Nu we weten hoe we de energie in het doelweefsel kunnen krijgen, gaan we kijken naar de volgende principe, fluentie. Fluentie is de energie in Joules verdeeld over het gebied in vierkante centimeters, J/cm2. Zoals ik al eerder zei, is het de energie die het werk doet. Maar hoeveel energie heb je nodig om de taak gedaan te krijgen. Je kunt fluentie vergelijken met de dosis van een medicijn. Als je hoofdpijn hebt, heb je mogelijk 500 mg aspirine nodig om de pijn te verlichten. Als je echter aspirine gebruikt om bloedstolsels te voorkomen, is 50 mg misschien genoeg. Wanneer je en je partner beiden hoofdpijn hebben, kan je niet zomaar een aspirine van 500 mg in tweeën splitsen (elk 250 mg) en dezelfde resultaten verwachten. Je moet de hoeveelheid aspirine verdubbelen van één pil van 500 mg naar 2 pillen van 500 mg.
Daarom, als je een groter gebied behandelt, moet je ook de energie verhogen om ervoor te zorgen dat de fluentie hetzelfde blijft, de energie per vierkante centimeter. Als je twee apparaten vergelijkt. Eén met een spotgrootte van 1 cm2 en een maximale energie van 50 J (maximale fluentie van 50 J/cm2) en een andere met een spotgrootte van 3 cm2, moet de maximale energie 150 J zijn om hetzelfde maximale fluentie van 50 J/cm2 te krijgen.

Het voorlaatste principe dat we in dit artikel bespreken, is de pulsduur. De pulsduur, ook wel pulslengte genoemd, is de tijd die de lichtstraal heeft om zijn energie over te dragen aan het doelweefsel. Dit principe is moeilijker uit te leggen met een analogie, omdat het taakspecifiek is. Bij laserontharing is het de bedoeling dat de energie wordt geabsorbeerd door de melanine in het haar. Deze energie wordt omgezet in warmte die zich moet verspreiden naar het omliggende weefsel waar de dermale papilla zich bevindt. Vervolgens moet de papilla gedurende een bepaalde tijd op een minimumtemperatuur worden verwarmd. Je hebt dus een lange pulsduur nodig.
Wanneer je een tatoeage verwijdert, moet de energie worden geabsorbeerd door het inktmolecuul, maar mag hitte niet worden overgedragen op het omringende weefsel of zelfs niet door het inktmolecuul. Hier heb je een super korte pulsduur nodig, zodat je de ene kant van het inktmolecuul opwarmt, terwijl de andere kant koud blijft. Hierdoor zal het inktmolecuul in kleinere stukjes breekt en wanneer het klein genoeg is, wordt de inkt door het lymfesysteem verwijderd.

· · · · ·

**Opdrachten**
1. Waarom heb je volgens de tekst over laserprincipes bij het verwijderen van een tatoeage een super korte pulsduur nodig? Antwoord in één tot drie zinnen.
2. Beantwoord deze vragen over de tekst over laserprincipes:
(a) Hoe wordt fluentie gedefinieerd?
(b) Welke maximale energie heeft een apparaat met een spotgrootte van 3 cm2 nodig om een maximale fluentie van 50 J/cm2 te halen?
(c) Door welke stof in het haar moet de energie bij laserontharing worden geabsorbeerd?
3. Schrijf de tekst over laserprincipes verder na de laatste zin.

**Geëxtraheerde gegevens**

· · · · ·

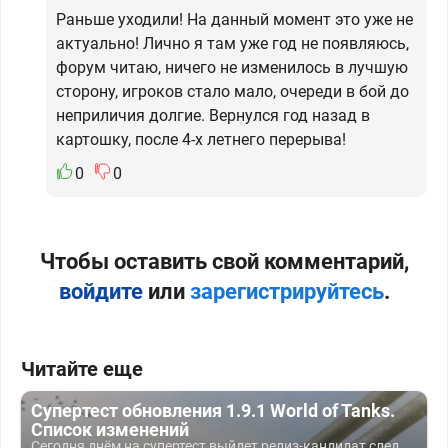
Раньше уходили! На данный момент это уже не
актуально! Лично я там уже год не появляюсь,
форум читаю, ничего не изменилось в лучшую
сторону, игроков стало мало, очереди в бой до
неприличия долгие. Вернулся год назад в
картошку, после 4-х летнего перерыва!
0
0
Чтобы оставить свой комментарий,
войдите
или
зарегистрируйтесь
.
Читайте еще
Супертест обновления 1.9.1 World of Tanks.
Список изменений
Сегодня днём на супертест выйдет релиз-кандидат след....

· · · · ·

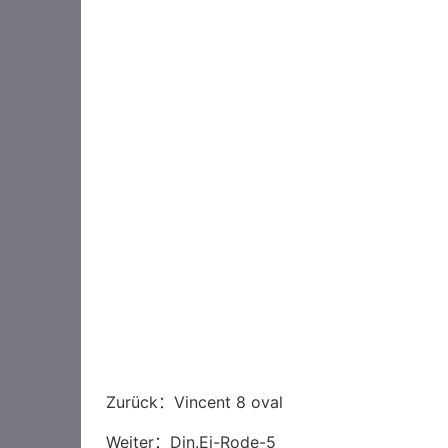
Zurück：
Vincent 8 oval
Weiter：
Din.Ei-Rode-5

· · · · ·

**Antwoorden**
1. De energie moet door het inktmolecuul worden geabsorbeerd, maar de hitte mag niet naar het omringende weefsel of door het inktmolecuul heen worden overgedragen. Met een super korte pulsduur warm je de ene kant van het inktmolecuul op terwijl de andere kant koud blijft. Daardoor breekt het molecuul in kleinere stukjes, die het lymfesysteem verwijdert zodra ze klein genoeg zijn.

2.
(a) Als de energie in Joules verdeeld over het gebied in vierkante centimeters (J/cm2).
(b) 150 J.
(c) Door de melanine.

3.
Het laatste principe dat we hier bespreken is frequentie. Dit is het aantal keren dat een apparaat gedurende één seconde pulseert. De frequentie heeft een grotere invloed op de behandelresultaten dan de meeste therapeuten beseffen. Bij fotothermische behandelingen bepaalt het het effect van de hitte stapeling. Dit is wanneer er niet genoeg tijd is tussen pulsen om voldoende warmteafvoer te hebben. Het resultaat is dat de behandeling pijnlijker wordt voor de cliënt. De meeste therapeuten zullen hierop reageren door de energie te verlagen, wat leidt tot verminderde resultaten. Door je frequentie te verlagen, verhoog je zeker de totale behandeltijd. Maar hiermee vergroot je het comfort van de cliënt en verbeterd de resultaten.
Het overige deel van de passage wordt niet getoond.